## Exercise brief
Every entry needs to be reproduced exactly.

## Stored items
########################################

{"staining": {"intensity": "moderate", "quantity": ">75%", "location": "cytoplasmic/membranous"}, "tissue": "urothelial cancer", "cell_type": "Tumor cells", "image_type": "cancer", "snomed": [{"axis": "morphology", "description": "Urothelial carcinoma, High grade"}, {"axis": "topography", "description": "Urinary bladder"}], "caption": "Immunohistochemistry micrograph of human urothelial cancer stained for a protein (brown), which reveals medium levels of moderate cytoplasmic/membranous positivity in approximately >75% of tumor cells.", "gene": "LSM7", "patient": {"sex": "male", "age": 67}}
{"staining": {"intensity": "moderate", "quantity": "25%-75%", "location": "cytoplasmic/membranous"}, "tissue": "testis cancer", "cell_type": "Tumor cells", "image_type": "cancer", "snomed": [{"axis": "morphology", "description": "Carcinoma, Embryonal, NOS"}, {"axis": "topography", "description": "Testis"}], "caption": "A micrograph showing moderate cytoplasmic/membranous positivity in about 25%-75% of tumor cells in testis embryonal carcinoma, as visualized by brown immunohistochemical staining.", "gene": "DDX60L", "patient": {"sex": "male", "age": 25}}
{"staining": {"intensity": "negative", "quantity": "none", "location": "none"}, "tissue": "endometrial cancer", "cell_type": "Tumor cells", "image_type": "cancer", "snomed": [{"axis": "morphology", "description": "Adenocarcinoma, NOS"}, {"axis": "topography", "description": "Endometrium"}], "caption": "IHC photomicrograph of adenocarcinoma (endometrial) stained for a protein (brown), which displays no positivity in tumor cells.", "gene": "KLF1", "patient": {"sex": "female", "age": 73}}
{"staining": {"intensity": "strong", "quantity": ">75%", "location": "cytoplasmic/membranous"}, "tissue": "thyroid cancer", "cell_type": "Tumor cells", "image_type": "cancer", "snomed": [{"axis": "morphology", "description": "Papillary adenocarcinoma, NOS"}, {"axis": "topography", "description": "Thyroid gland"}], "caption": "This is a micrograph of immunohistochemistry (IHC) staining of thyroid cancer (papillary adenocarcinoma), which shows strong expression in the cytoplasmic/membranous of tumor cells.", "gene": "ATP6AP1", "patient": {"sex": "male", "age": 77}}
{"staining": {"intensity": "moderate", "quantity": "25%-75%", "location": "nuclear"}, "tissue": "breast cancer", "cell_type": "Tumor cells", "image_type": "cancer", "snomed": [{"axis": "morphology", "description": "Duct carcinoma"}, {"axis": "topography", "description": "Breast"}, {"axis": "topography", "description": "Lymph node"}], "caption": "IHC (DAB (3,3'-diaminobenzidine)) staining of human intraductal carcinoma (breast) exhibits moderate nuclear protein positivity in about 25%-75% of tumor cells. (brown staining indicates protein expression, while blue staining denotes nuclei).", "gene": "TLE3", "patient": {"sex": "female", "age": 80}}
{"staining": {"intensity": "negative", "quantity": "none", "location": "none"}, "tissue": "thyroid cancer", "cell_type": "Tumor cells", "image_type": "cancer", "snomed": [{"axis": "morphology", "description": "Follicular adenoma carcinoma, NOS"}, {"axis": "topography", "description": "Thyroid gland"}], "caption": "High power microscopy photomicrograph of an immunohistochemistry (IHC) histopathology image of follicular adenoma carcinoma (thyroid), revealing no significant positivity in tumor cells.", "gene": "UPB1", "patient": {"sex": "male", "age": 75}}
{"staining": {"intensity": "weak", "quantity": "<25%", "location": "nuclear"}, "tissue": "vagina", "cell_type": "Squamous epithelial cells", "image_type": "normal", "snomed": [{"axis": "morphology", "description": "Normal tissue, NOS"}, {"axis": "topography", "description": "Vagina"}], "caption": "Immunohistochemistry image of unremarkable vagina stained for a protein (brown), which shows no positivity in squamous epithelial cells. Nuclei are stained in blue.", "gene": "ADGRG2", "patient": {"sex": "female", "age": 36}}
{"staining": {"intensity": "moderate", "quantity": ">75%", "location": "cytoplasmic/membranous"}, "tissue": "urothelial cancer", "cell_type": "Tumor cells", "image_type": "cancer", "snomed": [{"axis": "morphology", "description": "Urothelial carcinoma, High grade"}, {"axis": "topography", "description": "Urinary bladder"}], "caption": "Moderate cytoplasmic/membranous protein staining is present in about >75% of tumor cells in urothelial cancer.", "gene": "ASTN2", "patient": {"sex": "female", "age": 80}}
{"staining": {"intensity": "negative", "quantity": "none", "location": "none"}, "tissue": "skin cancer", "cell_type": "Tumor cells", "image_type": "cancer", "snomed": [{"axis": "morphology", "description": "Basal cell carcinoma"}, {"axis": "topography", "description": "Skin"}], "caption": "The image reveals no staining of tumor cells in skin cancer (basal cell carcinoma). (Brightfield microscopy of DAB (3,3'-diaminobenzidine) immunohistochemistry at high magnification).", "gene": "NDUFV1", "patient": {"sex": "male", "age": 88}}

########################################

## Solution to this task
{"staining": {"intensity": "moderate", "quantity": ">75%", "location": "cytoplasmic/membranous"}, "tissue": "urothelial cancer", "cell_type": "Tumor cells", "image_type": "cancer", "snomed": [{"axis": "morphology", "description": "Urothelial carcinoma, High grade"}, {"axis": "topography", "description": "Urinary bladder"}], "caption": "Immunohistochemistry micrograph of human urothelial cancer stained for a protein (brown), which reveals medium levels of moderate cytoplasmic/membranous positivity in approximately >75% of tumor cells.", "gene": "LSM7", "patient": {"sex": "male", "age": 67}}
{"staining": {"intensity": "moderate", "quantity": "25%-75%", "location": "cytoplasmic/membranous"}, "tissue": "testis cancer", "cell_type": "Tumor cells", "image_type": "cancer", "snomed": [{"axis": "morphology", "description": "Carcinoma, Embryonal, NOS"}, {"axis": "topography", "description": "Testis"}], "caption": "A micrograph showing moderate cytoplasmic/membranous positivity in about 25%-75% of tumor cells in testis embryonal carcinoma, as visualized by brown immunohistochemical staining.", "gene": "DDX60L", "patient": {"sex": "male", "age": 25}}
{"staining": {"intensity": "negative", "quantity": "none", "location": "none"}, "tissue": "endometrial cancer", "cell_type": "Tumor cells", "image_type": "cancer", "snomed": [{"axis": "morphology", "description": "Adenocarcinoma, NOS"}, {"axis": "topography", "description": "Endometrium"}], "caption": "IHC photomicrograph of adenocarcinoma (endometrial) stained for a protein (brown), which displays no positivity in tumor cells.", "gene": "KLF1", "patient": {"sex": "female", "age": 73}}
{"staining": {"intensity": "strong", "quantity": ">75%", "location": "cytoplasmic/membranous"}, "tissue": "thyroid cancer", "cell_type": "Tumor cells", "image_type": "cancer", "snomed": [{"axis": "morphology", "description": "Papillary adenocarcinoma, NOS"}, {"axis": "topography", "description": "Thyroid gland"}], "caption": "This is a micrograph of immunohistochemistry (IHC) staining of thyroid cancer (papillary adenocarcinoma), which shows strong expression in the cytoplasmic/membranous of tumor cells.", "gene": "ATP6AP1", "patient": {"sex": "male", "age": 77}}
{"staining": {"intensity": "moderate", "quantity": "25%-75%", "location": "nuclear"}, "tissue": "breast cancer", "cell_type": "Tumor cells", "image_type": "cancer", "snomed": [{"axis": "morphology", "description": "Duct carcinoma"}, {"axis": "topography", "description": "Breast"}, {"axis": "topography", "description": "Lymph node"}], "caption": "IHC (DAB (3,3'-diaminobenzidine)) staining of human intraductal carcinoma (breast) exhibits moderate nuclear protein positivity in about 25%-75% of tumor cells. (brown staining indicates protein expression, while blue staining denotes nuclei).", "gene": "TLE3", "patient": {"sex": "female", "age": 80}}
{"staining": {"intensity": "negative", "quantity": "none", "location": "none"}, "tissue": "thyroid cancer", "cell_type": "Tumor cells", "image_type": "cancer", "snomed": [{"axis": "morphology", "description": "Follicular adenoma carcinoma, NOS"}, {"axis": "topography", "description": "Thyroid gland"}], "caption": "High power microscopy photomicrograph of an immunohistochemistry (IHC) histopathology image of follicular adenoma carcinoma (thyroid), revealing no significant positivity in tumor cells.", "gene": "UPB1", "patient": {"sex": "male", "age": 75}}
{"staining": {"intensity": "weak", "quantity": "<25%", "location": "nuclear"}, "tissue": "vagina", "cell_type": "Squamous epithelial cells", "image_type": "normal", "snomed": [{"axis": "morphology", "description": "Normal tissue, NOS"}, {"axis": "topography", "description": "Vagina"}], "caption": "Immunohistochemistry image of unremarkable vagina stained for a protein (brown), which shows no positivity in squamous epithelial cells. Nuclei are stained in blue.", "gene": "ADGRG2", "patient": {"sex": "female", "age": 36}}
{"staining": {"intensity": "moderate", "quantity": ">75%", "location": "cytoplasmic/membranous"}, "tissue": "urothelial cancer", "cell_type": "Tumor cells", "image_type": "cancer", "snomed": [{"axis": "morphology", "description": "Urothelial carcinoma, High grade"}, {"axis": "topography", "description": "Urinary bladder"}], "caption": "Moderate cytoplasmic/membranous protein staining is present in about >75% of tumor cells in urothelial cancer.", "gene": "ASTN2", "patient": {"sex": "female", "age": 80}}
{"staining": {"intensity": "negative", "quantity": "none", "location": "none"}, "tissue": "skin cancer", "cell_type": "Tumor cells", "image_type": "cancer", "snomed": [{"axis": "morphology", "description": "Basal cell carcinoma"}, {"axis": "topography", "description": "Skin"}], "caption": "The image reveals no staining of tumor cells in skin cancer (basal cell carcinoma). (Brightfield microscopy of DAB (3,3'-diaminobenzidine) immunohistochemistry at high magnification).", "gene": "NDUFV1", "patient": {"sex": "male", "age": 88}}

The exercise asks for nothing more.